**Text under study**.
Officials say gas and electric rates typically surging higher in Western Massachusetts than any other part of the state. The intent of this special legislative hearing is to address the rate increases on electricity, gas and oil. 
According to a press release, recent data shows that utility costs in Massachusetts have skyrocketed, with electricity rates increasing by an average of 12 percent and natural gas prices spiking by 15 percent in the last two years alone.
Larger utilities have increased even more. For example, in November 2022, Eversource sought a 43 percent increase in its electric rates, which went into effect in January of this year. This November, the Boston-based company's natural gas rates also rose 38 percent for its Massachusetts customers, according to the Senate committee, which in turn means an increase of $86 per bill for the average user.
However, an Eversource spokesperson said residential customers should actually see lower natural gas bills compared to last winter of $5 to $21 per month, depending on their energy usage. This is based on the gas supply rates filed with the Massachusetts Department of Public Utilities.

**Exercise tasks**.
1. In the passage on Massachusetts utility rates, what percentage increase in its electric rates did Eversource seek in November 2022?
2. Extend the passage on Massachusetts utility rates with a few sentences that pick up right after its final sentence.

**Data supplied**.
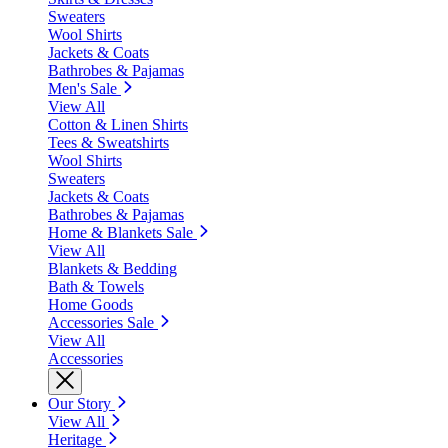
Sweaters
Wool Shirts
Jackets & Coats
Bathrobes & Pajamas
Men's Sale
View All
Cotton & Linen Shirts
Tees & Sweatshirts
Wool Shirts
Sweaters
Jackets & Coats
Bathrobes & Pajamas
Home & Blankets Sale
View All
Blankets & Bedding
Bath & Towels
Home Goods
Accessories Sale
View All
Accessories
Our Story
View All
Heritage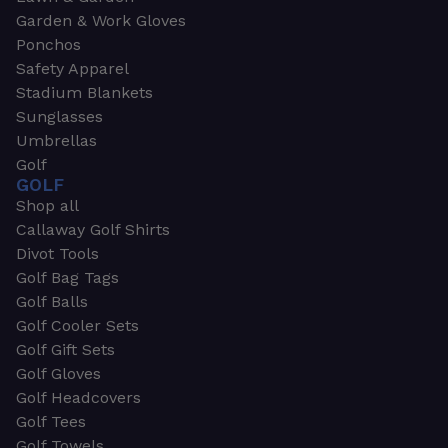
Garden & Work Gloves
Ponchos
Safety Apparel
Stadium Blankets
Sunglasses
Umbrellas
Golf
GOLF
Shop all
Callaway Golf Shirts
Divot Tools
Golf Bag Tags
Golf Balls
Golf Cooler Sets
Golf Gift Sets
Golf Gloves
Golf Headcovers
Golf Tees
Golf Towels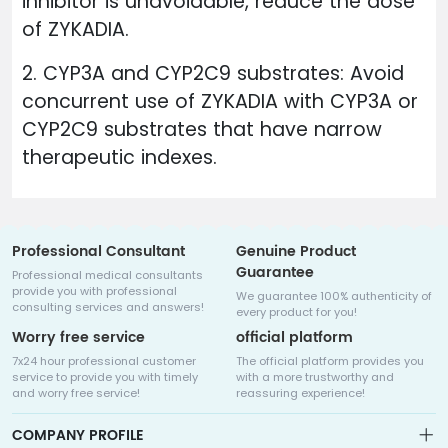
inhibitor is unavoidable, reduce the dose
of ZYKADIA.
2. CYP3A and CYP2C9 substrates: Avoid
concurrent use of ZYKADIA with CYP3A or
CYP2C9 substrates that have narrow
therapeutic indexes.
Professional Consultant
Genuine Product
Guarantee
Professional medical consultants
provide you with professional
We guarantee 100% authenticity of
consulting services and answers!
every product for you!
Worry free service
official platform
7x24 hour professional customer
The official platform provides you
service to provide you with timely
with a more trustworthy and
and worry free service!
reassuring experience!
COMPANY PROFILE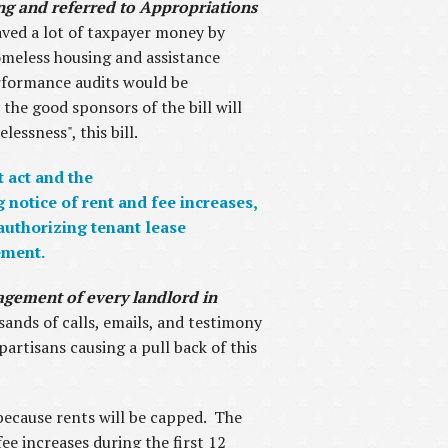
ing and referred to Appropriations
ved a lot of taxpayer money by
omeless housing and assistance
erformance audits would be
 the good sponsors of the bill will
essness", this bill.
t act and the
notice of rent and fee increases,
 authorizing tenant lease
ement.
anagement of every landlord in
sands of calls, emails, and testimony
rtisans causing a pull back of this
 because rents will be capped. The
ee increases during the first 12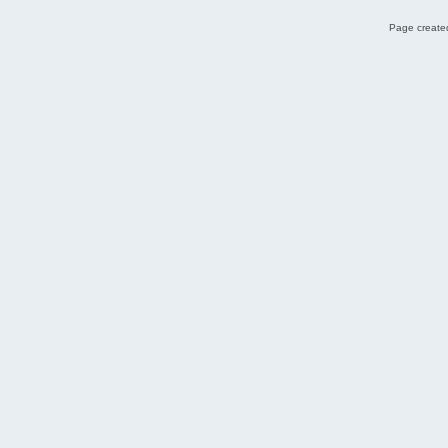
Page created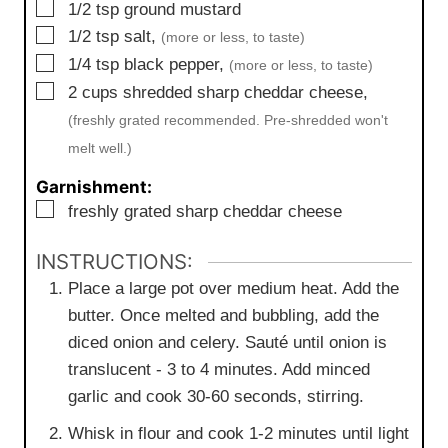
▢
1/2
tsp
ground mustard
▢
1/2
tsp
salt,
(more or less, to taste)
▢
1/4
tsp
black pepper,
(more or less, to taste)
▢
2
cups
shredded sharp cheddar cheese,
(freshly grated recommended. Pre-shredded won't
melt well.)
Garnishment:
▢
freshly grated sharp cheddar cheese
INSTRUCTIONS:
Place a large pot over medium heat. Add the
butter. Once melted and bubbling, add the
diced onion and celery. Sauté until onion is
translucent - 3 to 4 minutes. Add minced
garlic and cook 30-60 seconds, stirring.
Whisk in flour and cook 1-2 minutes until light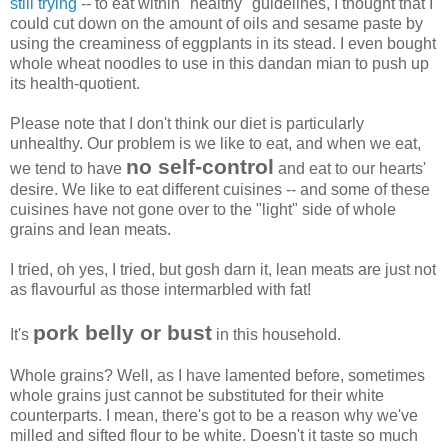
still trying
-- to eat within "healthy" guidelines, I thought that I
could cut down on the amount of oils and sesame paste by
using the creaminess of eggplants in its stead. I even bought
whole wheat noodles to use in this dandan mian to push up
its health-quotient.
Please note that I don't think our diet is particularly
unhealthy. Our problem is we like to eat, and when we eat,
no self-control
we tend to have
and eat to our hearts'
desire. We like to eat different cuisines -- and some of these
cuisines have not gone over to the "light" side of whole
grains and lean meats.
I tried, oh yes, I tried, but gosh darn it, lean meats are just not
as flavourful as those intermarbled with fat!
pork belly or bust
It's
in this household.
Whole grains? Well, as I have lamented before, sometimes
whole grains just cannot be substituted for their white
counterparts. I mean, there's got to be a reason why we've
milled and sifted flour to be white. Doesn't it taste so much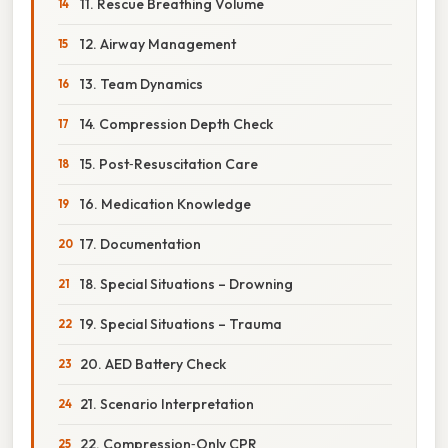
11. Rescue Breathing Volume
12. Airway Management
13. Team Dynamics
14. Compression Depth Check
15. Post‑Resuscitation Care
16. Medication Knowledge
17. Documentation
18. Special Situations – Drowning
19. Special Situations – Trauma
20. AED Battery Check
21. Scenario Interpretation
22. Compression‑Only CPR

==

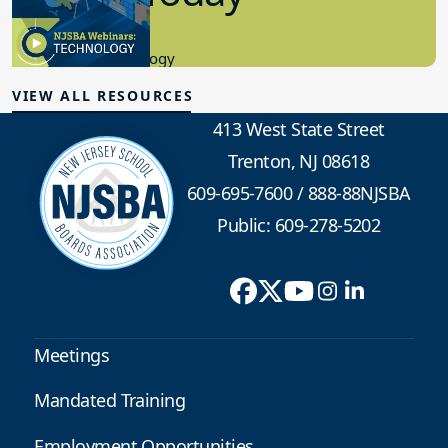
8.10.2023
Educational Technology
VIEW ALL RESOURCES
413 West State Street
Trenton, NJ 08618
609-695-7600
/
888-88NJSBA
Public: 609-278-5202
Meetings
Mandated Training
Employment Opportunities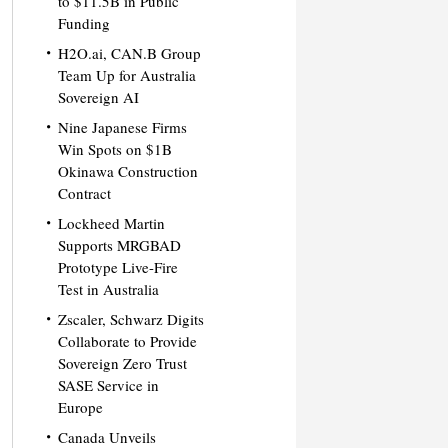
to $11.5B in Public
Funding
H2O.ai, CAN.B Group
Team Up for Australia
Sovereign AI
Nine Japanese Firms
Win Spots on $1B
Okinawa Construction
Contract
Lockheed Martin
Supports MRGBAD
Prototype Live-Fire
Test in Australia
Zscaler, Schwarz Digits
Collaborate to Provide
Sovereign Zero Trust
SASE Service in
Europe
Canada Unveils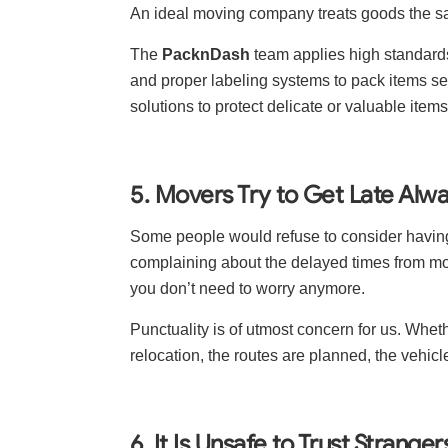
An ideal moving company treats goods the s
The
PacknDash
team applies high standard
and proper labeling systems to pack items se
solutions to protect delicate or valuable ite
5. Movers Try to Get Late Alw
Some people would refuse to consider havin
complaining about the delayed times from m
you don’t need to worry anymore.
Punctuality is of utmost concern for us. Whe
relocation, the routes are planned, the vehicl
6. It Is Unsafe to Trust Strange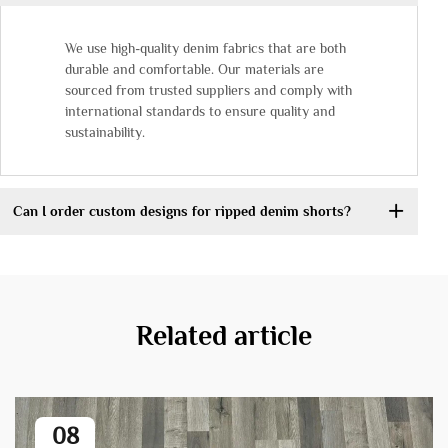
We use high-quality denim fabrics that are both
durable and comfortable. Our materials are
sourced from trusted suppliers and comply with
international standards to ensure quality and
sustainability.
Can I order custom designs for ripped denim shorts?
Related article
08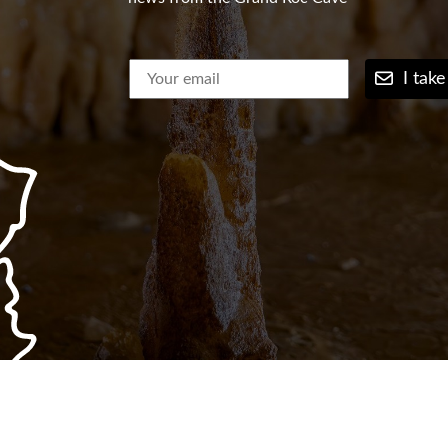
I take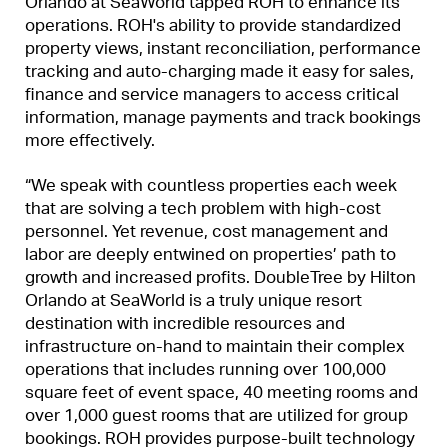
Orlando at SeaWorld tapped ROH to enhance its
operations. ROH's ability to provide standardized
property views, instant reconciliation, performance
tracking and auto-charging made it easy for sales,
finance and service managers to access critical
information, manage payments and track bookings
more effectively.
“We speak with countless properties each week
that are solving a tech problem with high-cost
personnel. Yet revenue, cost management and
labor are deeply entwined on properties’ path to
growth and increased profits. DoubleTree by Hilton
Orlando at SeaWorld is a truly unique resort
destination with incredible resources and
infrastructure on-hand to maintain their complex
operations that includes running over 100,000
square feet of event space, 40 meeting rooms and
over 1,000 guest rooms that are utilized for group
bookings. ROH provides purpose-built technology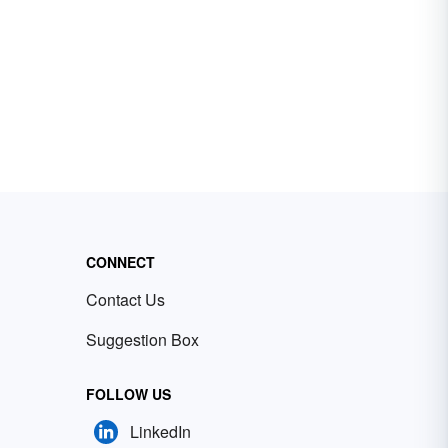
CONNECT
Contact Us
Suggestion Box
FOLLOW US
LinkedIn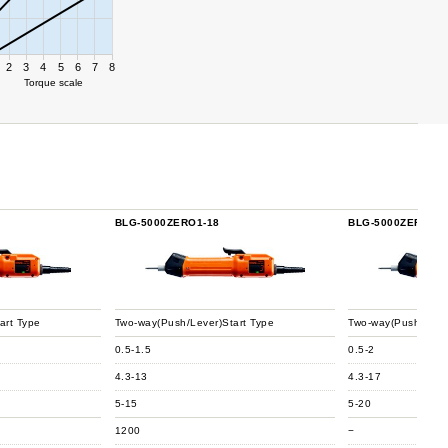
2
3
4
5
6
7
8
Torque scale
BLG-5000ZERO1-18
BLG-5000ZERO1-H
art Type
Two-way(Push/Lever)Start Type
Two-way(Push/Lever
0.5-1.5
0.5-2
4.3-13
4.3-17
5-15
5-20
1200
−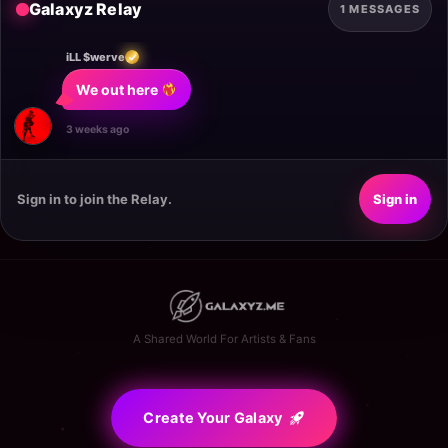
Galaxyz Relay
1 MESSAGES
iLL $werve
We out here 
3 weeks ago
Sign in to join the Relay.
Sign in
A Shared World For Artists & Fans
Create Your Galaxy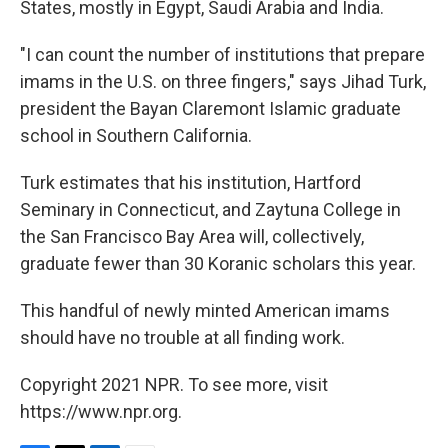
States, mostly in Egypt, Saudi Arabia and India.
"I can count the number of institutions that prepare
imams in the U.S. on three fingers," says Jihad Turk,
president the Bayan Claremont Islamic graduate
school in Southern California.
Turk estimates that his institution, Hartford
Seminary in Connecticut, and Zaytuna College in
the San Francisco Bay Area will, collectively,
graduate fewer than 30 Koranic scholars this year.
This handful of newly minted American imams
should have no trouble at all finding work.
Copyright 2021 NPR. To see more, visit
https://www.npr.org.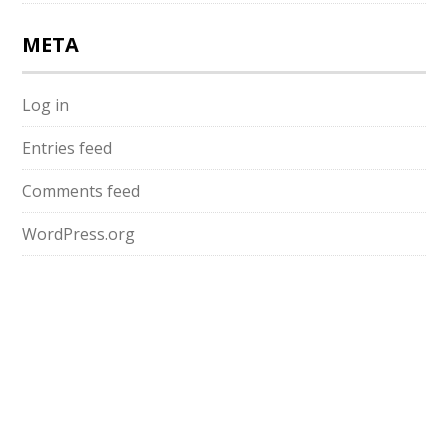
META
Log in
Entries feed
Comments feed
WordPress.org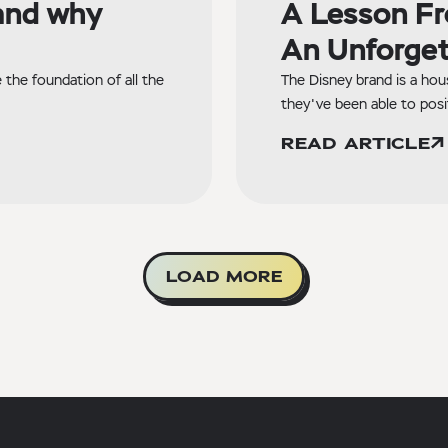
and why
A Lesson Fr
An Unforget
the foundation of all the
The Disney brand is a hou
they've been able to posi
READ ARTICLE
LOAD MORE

**Answers by item number**.
1. 43 percent.

2.
Among those invited to provide testimony:
  • The Executive Office of Energy and Environmental Affairs
  • The Department of Energy Resources
  • The Department of Public Utilities
  • The Office of the Attorney General
  • Eversource
  • National Grid
  • Berkshire Gas
"In the Berkshires there is often a feeling that we are left out of the decision making process and that ourvoices are not heard equally compared to the rest of Massachusetts," said state Sen. Paul Mark. "I am grateful to Chair [Michael] Barrett and my colleagues for agreeing to hold this important oversight hearing in Pittsfield so that our unique needs can get the recognition and attention they deserve."
Mark added that this legislative hearing serves as a critical step in addressing the affordability and reliability of utility services within the state, ensuring that residents can meet their basic needs without suffering from unsustainable price hikes.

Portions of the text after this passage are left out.